No respondió. Tenía los ojos cerrados. Sonreí involuntariamente; sabía que don Juan estaba tentaleando en la oscuridad; sin embargo, había perdido en parte mi ímpetu original de seguirle el juego.
– Yo era un niño flaco -prosiguió-, y siempre tenía miedo.
– También yo -dije.
– Lo que más recuerdo es el terror y la tristeza que se me vinieron encima cuando los soldados yoris mataron a mi madre -dijo suavemente, como si el recuerdo fuera aún doloroso-. Era una india pobre y humilde. Tal vez fue mejor que su vida se acabara entonces. Yo quería que me mataran con ella, porque era un niño. Pero los soldados me levantaron y me golpearon. Cuando me agarré al cuerpo de mi madre, me rompieron los dedos de un fuetazo. No sentí dolor, pero ya no pude cerrar las manos, y entonces me llevaron a rastras.
Dejó de hablar. Sus ojos seguían cerrados y pude percibir un temblor muy leve en sus labios. Una profunda tristeza empezó a invadirme. Imágenes de mi propia infancia inundaban mi mente.
– ¿Cuántos años tenía usted, don Juan? -pregunté, sólo por disipar mi tristeza.

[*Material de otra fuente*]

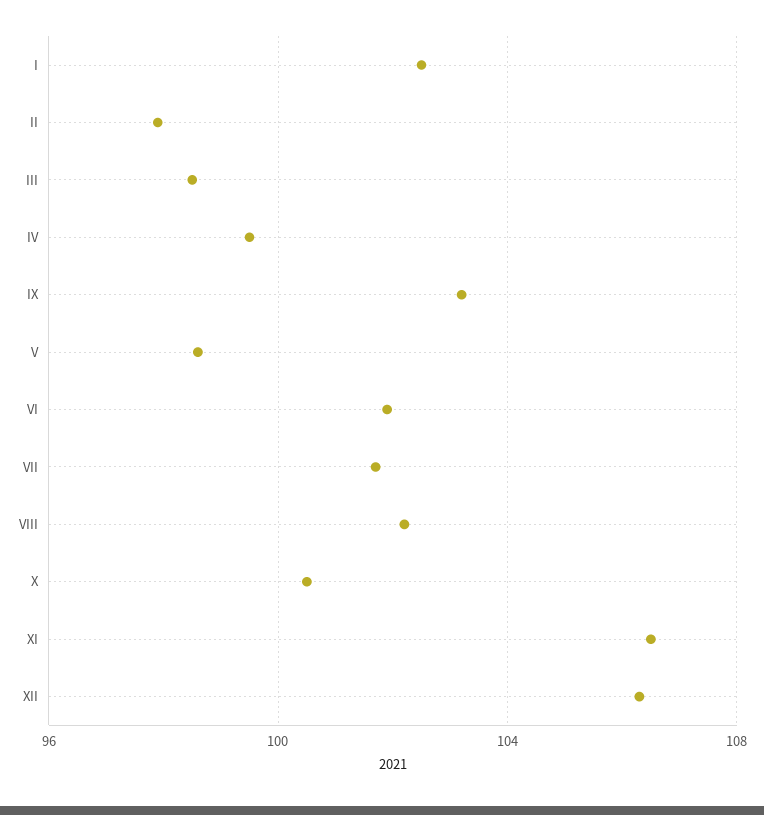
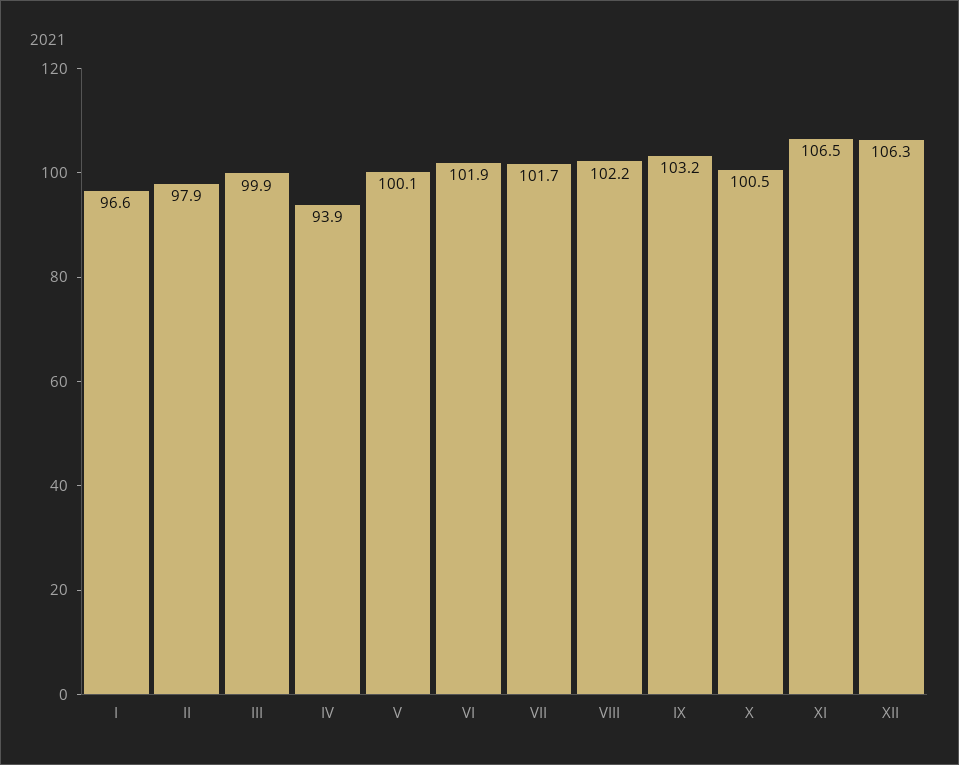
I: 102.5 -> 96.6
III: 98.5 -> 99.9
IV: 99.5 -> 93.9
V: 98.5 -> 100.1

– Como siete. Era el tiempo de las grandes guerras yaquis. Los soldados yoris nos cayeron de sorpresa mientras mi madre preparaba algo de comer. Era una mujer indefensa. La mataron sin ningún motivo. No tiene nada que ver el que haya muerto así, en realidad no importa, pero para mí sí. No puedo decirme por qué, sin embargo; nada más me importa. Creí que también habían matado a mi padre, pero no. Estaba herido. Luego nos metieron en un tren, como reses, y cerraron la puerta. Días y días nos tuvieron allí en la oscuridad, como animales. Nos mantenían vivos con pedazos de comida que de vez en cuando echaban en el vagón.
"Mi padre murió de sus heridas en ese vagón. En el delirio del dolor y la fiebre me decía y me repetía que yo tenía que vivir. Siguió diciéndome eso hasta el último momento de su vida.
"La gente me cuidaba; me daba comida; una vieja curandera me compuso los huesos rotos de la mano. Y como puedes ver, viví. La vida no ha sido ni buena ni mala conmigo; la vida ha sido dura. La vida es dura, y para un niño es a veces el horror mismo."